2619 561.1213, F.S.; providing a credit against excise
2620 taxes on certain alcoholic beverages under the Strong
2621 Families Tax Credit; amending s. 624.509, F.S.;
2622 specifying the order in which the insurance premium
2623 tax credit under the Strong Families Tax Credit is
2624 applied; creating s. 624.51057, F.S.; providing a
2625 credit against the insurance premium tax under the
2626 Strong Families Tax Credit; providing sales tax
2627 exemptions for certain clothing, wallets, bags, school
2628 supplies, personal computers, and personal computer
2629 related accessories during a certain timeframe;
2630 defining terms; specifying locations where the
2631 exemptions do not apply; authorizing certain dealers
2632 to opt out of participating in the exemptions, subject
2633 to certain conditions; authorizing the department to
2634 adopt emergency rules; providing sales tax exemptions
2635 for certain disaster preparedness supplies during a
2636 certain timeframe; specifying locations where the
2637 exemptions do not apply; authorizing the department to
2638 adopt emergency rules; providing sales tax exemptions
2639 for certain admissions to music events, sporting
2640 events, cultural events, specified performances,
2641 movies, museums, state parks, and fitness facilities,
2642 and for certain boating and water activity, camping,
2643 fishing, general outdoor supplies, and sports
2644 equipment, during certain timeframes; defining terms;
2645 specifying locations where the exemptions do not
2646 apply; requiring purchasers to collect sales tax on
2647 resold exempt admissions; authorizing the department
2648 to adopt emergency rules; amending chapter 2021-2,
2649 Laws of Florida; conforming a cross-reference;
2650 revising certain taxes on rental or license fees;
2651 reenacting s. 192.0105(3)(a), F.S., relating to
2652 taxpayer rights, to incorporate the amendment made to
2653 s. 197.222, F.S., in a reference thereto; reenacting
2654 s. 193.1557, F.S., relating to assessment of property
2655 damaged or destroyed by Hurricane Michael, to
2656 incorporate the amendments made to ss. 193.155,
2657 193.1554, and 193.1555, F.S., in references thereto;
2658 reenacting s. 210.205, F.S., relating to cigarette tax
2659 distribution reporting, to incorporate the amendment
2660 made to s. 210.20, F.S., in a reference thereto;
2661 reenacting s. 212.08(18)(f), F.S., relating to the
2662 sales, rental, use, consumption, distribution, and
2663 storage tax, to incorporate the amendment made to s.

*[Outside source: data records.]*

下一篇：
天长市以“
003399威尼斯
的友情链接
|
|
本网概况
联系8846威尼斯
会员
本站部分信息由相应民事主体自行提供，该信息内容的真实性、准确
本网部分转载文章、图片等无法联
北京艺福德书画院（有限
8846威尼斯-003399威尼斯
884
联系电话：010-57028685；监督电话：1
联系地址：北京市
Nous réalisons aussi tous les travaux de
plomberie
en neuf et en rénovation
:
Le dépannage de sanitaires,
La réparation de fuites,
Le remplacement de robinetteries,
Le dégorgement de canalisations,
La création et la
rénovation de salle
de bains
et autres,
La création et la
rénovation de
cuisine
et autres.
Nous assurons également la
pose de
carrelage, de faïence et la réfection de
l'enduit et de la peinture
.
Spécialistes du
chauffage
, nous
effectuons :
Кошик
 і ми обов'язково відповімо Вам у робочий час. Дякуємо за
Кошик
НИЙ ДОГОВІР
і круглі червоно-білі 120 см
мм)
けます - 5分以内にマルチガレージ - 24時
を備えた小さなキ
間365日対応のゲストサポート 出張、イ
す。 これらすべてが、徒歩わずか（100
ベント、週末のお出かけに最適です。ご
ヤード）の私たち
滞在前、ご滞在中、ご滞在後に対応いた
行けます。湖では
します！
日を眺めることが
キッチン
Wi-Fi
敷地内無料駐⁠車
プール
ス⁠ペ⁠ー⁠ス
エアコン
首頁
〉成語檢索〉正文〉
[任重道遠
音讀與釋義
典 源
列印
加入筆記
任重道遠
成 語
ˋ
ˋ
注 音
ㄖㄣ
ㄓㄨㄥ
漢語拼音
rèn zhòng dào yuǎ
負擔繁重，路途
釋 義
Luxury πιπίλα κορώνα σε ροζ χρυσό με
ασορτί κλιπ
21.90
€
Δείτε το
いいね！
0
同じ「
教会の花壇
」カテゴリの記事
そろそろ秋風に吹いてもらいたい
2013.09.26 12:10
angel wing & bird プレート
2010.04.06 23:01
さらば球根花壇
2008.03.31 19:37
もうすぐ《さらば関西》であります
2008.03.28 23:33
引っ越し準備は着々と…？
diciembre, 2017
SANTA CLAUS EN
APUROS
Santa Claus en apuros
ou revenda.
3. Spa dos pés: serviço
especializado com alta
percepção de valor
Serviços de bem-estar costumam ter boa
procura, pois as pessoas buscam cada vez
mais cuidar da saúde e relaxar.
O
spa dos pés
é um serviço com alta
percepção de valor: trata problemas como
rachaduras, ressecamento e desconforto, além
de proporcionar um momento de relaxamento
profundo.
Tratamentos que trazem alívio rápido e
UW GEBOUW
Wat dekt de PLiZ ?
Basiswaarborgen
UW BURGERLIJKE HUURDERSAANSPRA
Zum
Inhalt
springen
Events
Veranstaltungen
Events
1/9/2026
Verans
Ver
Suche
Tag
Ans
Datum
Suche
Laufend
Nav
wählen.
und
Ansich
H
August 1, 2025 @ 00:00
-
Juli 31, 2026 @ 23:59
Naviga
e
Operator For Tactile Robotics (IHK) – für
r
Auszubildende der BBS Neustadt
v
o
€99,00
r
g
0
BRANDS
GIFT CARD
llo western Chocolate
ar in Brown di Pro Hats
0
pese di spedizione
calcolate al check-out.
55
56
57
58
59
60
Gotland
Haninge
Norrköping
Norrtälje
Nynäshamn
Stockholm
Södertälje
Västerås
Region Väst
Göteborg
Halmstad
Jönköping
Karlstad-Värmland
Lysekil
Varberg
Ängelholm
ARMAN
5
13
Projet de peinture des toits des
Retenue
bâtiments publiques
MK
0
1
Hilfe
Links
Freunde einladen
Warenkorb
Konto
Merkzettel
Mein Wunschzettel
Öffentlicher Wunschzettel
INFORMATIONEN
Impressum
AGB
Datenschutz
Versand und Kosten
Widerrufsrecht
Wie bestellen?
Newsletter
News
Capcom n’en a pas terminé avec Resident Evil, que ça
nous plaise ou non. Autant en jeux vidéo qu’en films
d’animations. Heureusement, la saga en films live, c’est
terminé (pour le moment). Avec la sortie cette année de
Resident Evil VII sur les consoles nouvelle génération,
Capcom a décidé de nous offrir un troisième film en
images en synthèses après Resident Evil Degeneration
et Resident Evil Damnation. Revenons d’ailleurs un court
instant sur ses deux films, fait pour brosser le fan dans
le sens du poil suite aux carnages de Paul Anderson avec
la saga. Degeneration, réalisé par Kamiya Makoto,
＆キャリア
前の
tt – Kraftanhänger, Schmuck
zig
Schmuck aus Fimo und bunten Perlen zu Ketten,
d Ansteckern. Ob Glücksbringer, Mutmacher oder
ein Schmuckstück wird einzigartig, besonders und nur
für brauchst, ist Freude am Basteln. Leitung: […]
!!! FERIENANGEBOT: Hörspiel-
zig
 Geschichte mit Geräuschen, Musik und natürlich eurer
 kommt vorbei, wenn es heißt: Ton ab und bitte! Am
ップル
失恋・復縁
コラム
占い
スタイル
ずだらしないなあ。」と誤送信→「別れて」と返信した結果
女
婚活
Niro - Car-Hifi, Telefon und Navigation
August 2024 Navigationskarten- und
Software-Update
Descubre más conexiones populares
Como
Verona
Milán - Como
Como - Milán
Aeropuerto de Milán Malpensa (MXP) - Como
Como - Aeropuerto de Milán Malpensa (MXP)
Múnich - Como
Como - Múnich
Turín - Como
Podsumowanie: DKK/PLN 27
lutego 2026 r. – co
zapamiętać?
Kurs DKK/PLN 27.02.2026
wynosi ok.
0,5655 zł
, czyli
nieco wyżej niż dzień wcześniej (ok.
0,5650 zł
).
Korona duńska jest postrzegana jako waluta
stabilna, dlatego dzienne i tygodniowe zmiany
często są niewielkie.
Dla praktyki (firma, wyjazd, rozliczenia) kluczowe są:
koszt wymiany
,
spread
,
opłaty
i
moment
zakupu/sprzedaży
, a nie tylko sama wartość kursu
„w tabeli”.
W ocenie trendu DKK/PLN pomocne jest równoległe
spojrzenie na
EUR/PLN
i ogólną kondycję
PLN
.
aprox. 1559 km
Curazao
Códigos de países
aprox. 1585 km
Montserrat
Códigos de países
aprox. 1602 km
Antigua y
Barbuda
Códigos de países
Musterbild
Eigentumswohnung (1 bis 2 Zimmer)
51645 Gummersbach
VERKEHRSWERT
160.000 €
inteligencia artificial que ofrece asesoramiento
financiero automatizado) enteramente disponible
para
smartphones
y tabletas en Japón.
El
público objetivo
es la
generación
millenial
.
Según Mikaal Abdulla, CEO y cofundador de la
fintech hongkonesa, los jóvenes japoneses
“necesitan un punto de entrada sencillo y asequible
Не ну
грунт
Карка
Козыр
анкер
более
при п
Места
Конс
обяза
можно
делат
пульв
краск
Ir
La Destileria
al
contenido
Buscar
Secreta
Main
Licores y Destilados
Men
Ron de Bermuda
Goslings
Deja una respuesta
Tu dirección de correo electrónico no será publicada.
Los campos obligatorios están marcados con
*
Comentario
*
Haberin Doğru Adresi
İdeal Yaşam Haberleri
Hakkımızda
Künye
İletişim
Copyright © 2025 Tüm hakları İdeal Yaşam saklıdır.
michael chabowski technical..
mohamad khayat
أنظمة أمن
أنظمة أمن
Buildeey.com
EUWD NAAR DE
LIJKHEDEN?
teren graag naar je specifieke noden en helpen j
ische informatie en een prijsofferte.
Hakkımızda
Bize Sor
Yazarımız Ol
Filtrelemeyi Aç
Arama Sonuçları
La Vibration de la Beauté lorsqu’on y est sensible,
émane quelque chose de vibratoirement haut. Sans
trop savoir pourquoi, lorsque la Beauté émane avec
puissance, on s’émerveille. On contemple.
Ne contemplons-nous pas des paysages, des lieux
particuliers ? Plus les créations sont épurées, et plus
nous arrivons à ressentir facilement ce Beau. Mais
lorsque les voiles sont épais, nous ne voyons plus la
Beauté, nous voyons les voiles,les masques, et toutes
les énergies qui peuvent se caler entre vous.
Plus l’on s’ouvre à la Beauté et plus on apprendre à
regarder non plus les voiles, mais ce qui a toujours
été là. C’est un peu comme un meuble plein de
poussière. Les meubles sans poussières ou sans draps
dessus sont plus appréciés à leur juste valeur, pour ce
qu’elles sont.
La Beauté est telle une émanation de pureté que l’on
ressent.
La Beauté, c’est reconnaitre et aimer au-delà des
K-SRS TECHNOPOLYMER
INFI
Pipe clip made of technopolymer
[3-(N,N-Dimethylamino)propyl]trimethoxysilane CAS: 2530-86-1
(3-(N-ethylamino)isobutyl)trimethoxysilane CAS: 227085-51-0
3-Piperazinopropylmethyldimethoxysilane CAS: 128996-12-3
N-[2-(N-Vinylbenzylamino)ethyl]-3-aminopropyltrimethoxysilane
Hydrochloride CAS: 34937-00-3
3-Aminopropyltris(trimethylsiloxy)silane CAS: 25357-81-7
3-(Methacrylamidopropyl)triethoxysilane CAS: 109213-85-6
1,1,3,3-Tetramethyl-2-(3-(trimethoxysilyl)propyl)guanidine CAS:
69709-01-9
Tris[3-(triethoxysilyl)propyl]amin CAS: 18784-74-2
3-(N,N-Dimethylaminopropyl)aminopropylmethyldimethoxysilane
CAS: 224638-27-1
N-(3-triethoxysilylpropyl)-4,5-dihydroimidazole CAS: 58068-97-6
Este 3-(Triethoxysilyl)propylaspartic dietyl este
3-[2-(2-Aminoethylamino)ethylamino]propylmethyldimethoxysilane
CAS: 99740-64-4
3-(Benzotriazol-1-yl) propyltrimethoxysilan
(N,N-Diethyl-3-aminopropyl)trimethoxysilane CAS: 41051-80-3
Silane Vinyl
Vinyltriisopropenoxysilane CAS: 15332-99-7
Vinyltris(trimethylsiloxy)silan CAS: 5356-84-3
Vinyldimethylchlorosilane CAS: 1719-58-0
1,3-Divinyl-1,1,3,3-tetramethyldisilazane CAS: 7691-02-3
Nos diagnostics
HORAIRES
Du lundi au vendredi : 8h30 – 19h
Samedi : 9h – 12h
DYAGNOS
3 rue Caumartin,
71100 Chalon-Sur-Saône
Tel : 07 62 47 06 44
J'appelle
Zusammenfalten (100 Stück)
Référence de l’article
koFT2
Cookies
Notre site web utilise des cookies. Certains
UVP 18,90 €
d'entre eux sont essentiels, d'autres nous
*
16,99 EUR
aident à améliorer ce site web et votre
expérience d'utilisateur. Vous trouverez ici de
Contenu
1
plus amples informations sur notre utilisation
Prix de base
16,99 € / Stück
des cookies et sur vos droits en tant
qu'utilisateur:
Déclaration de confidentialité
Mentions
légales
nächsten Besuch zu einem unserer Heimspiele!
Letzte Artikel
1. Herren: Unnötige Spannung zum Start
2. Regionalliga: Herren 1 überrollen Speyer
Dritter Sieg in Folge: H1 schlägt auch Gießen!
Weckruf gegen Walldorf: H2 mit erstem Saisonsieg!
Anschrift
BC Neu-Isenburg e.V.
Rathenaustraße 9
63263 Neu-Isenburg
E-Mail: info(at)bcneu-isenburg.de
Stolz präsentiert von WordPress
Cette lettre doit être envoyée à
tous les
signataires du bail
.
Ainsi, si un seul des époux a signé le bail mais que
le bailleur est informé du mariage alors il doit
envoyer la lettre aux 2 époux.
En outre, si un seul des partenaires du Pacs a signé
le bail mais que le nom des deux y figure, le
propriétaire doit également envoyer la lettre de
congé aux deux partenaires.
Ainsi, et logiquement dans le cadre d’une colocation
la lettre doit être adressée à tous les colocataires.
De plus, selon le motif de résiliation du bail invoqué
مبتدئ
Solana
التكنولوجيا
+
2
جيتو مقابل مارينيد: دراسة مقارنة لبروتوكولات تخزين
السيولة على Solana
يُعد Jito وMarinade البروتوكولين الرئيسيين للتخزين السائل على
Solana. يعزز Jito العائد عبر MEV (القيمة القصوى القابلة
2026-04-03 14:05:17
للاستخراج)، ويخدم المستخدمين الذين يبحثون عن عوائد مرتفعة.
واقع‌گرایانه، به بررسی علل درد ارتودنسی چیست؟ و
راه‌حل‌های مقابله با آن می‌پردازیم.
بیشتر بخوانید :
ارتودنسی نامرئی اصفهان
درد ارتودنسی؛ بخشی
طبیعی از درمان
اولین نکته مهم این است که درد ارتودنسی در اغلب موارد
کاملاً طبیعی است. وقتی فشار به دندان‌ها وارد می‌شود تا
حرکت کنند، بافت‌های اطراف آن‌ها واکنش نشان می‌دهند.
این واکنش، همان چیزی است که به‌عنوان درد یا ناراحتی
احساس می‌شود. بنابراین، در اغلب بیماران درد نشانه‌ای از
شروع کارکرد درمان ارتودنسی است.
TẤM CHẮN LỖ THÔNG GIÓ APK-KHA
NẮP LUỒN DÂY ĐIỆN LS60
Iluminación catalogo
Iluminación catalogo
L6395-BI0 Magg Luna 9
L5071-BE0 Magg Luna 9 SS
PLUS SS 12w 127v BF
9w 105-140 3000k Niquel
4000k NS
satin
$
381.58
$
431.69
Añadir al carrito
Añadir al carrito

2664 212.13, F.S., in a reference thereto; authorizing the
2665 department to adopt emergency rules to implement
2666 certain provisions; providing for expiration of that
2667 authority; providing an appropriation; requiring the
2668 Florida Institute for Child Welfare to provide a
2669 certain report to the Governor and the Legislature by
2670 a specified date; providing effective dates.